- _Verilen metin_:
------------------------------------
*** Kontrolsüz ani tepkiler; telafisi zor
hatalar doğurur.
*** Az konuşmak; daha az hata yapmaktır.
*** Gerçek dost manevi sponsordur.
*** İnsanın sürekli kendinden dem vurması
muteberliğinin düşmanıdır.
*** Fakirin yanında zenginliğinizden;
bıkkın ve bezginin yanında ise mutluluk ve başarınızdan bahsetmeyin. Ancak;
herkesin umutlarında olan bu kavramlardan genel anlamda bahsediş hayalleri
doyuracaktır.
*** Çok konuda bilgili ve mahir
olabilirsiniz. Ancak; bunları karşıdakilere aktarmak güzel konuşmakla mümkün
hale getirilebilir.
*** Keşke dememek için, hafızanızı
olumsuzlukları kayıt etmemeye programlayın
*** Monoton bir konuyu ilgi çekici hale
getirerek işlemek konuşmacının değerini arttırır.
*** Sevilmek, sayılmak ve bilgilenmek
istiyorsanız; karşınızdakilere kendi sahaları ile ilgili sorular sorun.
Böylece; o kişi onure olacaktır.
*** Tatlı dilli olmakla şaklabanlık ayrı
şeylerdir.
*** " Belki.. Bakarız " gibi
kelimeler umutları doğurur." Evet... Hayır " kelimeleri ise kesin
hükümdür.
*** Pişmanlıklarımızın çoğu; düşünmeden
konuşmaktandır
*** Hevesler ertelenmemelidir.
*** Kimsenin hakkını gasp etmezken;
hakkımızı da gasp ettirmemeliyiz.
*** İmalarla kötü söz söylemek
karşınızdakine düşünme fırsatı tanımaktır.
------------------------------------
- _Alıntılanan veriler_:

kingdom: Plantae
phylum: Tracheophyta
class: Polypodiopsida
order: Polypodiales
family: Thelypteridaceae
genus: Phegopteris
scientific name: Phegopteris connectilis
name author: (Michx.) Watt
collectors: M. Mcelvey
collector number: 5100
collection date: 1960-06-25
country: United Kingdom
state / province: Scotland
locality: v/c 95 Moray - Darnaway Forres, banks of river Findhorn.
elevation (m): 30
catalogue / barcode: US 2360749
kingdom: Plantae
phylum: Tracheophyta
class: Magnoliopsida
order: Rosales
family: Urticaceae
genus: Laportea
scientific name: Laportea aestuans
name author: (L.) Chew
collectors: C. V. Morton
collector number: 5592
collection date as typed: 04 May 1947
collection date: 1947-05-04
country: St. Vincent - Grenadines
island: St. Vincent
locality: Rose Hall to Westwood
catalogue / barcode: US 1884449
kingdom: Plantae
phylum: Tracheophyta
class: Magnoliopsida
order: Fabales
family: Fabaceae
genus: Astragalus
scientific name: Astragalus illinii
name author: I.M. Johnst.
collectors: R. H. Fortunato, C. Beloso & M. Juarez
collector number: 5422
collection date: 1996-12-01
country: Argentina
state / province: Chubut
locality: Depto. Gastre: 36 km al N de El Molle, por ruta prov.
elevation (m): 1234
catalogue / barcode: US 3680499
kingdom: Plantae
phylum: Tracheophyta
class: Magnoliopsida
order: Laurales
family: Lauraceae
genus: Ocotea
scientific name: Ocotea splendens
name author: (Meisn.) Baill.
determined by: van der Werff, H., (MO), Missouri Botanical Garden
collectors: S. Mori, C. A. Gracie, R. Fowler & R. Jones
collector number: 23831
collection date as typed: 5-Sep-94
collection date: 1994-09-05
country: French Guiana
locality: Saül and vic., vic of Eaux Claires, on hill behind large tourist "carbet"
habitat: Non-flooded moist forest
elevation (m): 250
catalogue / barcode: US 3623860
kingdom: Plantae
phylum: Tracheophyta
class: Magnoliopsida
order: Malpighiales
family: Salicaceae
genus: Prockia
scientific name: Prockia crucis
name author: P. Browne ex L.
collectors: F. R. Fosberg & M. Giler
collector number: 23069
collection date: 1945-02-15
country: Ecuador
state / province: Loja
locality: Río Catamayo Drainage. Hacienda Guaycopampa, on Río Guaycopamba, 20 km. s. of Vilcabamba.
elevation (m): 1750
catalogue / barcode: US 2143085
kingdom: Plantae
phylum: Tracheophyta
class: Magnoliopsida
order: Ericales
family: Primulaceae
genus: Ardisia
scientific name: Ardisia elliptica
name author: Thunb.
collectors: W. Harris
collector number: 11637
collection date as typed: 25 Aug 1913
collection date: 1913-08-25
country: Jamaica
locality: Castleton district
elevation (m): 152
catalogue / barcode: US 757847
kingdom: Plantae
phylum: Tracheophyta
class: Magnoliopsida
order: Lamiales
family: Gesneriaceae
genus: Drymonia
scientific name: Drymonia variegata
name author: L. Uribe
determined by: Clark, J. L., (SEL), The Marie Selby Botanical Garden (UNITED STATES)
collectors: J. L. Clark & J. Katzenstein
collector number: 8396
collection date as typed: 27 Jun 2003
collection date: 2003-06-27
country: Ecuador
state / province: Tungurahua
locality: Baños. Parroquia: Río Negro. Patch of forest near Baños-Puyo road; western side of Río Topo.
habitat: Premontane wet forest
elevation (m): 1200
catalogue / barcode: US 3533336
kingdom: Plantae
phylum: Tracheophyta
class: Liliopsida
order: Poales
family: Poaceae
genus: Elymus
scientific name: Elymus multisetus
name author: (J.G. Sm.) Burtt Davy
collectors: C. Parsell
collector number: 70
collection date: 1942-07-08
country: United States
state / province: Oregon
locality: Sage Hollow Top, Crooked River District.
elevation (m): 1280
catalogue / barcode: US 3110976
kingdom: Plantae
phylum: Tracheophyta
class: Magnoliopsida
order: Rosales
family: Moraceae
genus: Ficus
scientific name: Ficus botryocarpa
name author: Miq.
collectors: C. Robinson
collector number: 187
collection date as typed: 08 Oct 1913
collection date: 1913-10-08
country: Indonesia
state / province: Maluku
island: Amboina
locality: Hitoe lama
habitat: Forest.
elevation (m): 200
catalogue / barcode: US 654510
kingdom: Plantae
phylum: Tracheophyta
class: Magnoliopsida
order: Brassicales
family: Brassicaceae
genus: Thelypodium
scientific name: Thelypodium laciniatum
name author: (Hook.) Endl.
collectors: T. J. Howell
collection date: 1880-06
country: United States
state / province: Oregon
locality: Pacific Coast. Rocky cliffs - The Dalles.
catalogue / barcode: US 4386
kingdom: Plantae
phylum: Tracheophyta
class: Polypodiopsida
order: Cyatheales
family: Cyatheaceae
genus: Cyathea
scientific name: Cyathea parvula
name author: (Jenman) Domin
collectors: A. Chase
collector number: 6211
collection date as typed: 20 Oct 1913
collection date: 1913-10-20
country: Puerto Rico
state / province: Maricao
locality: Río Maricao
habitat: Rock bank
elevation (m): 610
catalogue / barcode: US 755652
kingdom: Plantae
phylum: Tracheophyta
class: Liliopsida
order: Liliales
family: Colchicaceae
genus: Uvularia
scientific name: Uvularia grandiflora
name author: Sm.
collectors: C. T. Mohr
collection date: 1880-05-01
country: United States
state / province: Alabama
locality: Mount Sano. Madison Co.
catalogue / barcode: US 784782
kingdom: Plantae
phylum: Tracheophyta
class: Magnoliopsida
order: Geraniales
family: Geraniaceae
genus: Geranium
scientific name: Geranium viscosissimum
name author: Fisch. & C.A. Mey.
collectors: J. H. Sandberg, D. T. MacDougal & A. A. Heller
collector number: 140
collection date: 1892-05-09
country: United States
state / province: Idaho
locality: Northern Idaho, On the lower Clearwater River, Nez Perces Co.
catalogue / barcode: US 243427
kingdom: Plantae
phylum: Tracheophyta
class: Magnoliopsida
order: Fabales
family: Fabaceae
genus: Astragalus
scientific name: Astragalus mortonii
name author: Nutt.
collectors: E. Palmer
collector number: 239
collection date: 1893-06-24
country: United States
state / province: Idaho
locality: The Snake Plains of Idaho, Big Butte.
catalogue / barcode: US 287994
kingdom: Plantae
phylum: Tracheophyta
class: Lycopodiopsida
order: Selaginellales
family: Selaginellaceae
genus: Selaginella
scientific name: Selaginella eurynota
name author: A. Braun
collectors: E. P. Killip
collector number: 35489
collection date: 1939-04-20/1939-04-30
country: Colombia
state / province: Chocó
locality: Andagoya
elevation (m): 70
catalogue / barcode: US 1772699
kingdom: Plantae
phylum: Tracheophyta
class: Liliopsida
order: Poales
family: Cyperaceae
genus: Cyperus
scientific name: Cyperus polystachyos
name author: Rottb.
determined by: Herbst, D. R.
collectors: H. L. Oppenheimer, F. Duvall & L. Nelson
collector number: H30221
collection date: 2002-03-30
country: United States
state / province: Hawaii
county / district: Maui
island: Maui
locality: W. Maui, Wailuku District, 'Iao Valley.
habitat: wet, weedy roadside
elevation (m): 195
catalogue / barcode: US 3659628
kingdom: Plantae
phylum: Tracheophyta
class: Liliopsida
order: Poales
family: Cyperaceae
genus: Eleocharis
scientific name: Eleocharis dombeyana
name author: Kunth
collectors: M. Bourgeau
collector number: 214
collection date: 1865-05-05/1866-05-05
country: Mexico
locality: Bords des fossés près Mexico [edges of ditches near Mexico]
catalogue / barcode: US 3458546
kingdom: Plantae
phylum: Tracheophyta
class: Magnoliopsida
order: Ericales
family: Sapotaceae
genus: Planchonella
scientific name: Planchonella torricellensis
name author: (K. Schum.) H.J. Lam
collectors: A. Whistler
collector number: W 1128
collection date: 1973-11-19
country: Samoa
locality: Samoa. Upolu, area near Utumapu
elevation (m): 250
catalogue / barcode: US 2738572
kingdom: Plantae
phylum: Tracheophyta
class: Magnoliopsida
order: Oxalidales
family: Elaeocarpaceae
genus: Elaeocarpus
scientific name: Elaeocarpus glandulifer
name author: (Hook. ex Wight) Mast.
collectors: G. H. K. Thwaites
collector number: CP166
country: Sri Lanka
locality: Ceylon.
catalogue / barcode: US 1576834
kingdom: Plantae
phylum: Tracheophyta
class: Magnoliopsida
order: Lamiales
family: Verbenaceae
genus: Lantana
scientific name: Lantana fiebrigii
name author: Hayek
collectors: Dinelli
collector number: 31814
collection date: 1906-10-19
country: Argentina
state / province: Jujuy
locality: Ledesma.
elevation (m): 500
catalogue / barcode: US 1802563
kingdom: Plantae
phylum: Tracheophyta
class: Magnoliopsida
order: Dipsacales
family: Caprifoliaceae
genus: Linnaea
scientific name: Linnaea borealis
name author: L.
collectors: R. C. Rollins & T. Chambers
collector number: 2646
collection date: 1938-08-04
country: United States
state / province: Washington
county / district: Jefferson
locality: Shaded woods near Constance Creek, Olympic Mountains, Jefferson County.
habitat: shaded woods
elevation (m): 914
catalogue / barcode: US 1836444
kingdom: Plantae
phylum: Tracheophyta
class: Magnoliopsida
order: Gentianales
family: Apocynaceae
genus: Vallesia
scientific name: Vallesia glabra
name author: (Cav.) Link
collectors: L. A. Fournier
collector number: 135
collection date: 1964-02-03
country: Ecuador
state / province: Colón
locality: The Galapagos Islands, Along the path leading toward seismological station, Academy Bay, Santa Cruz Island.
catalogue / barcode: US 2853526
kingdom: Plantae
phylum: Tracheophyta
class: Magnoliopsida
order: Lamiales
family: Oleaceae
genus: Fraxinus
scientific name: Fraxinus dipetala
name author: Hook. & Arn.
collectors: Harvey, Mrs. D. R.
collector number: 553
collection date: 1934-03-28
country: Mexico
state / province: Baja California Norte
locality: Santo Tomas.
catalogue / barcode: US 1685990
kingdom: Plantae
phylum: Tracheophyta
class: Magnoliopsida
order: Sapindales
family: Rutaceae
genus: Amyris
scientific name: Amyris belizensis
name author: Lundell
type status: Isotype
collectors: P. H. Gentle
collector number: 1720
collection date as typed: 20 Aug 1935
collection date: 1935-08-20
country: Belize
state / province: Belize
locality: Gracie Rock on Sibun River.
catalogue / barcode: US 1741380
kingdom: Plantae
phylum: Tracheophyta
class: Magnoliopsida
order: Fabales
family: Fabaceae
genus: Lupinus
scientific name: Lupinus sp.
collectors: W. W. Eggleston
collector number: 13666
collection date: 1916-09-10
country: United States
------------------------------------
- _Yapılacak işler_:
**a)** Verilen metinde tırnak içinde geçen kelimelerin hepsini sıralayın.
**b)** Verilen metinde "Böylece; o kişi" ile "da gasp ettirmemeliyiz." arasındaki bölümü, bu ifadeler de dahil olmak üzere, "gasp" yerine "ihlal" koyarak yeniden yazın.
Listeyi bir kenara bırakıp yalnızca verilen metne dayanın.

- _Cevap listesi_:
**a)** Belki, Bakarız, Evet, Hayır

**b)**
Böylece; o kişi onure olacaktır.
*** Tatlı dilli olmakla şaklabanlık ayrı
şeylerdir.
*** " Belki.. Bakarız " gibi
kelimeler umutları doğurur." Evet... Hayır " kelimeleri ise kesin
hükümdür.
*** Pişmanlıklarımızın çoğu; düşünmeden
konuşmaktandır
*** Hevesler ertelenmemelidir.
*** Kimsenin hakkını ihlal etmezken;
hakkımızı da ihlal ettirmemeliyiz.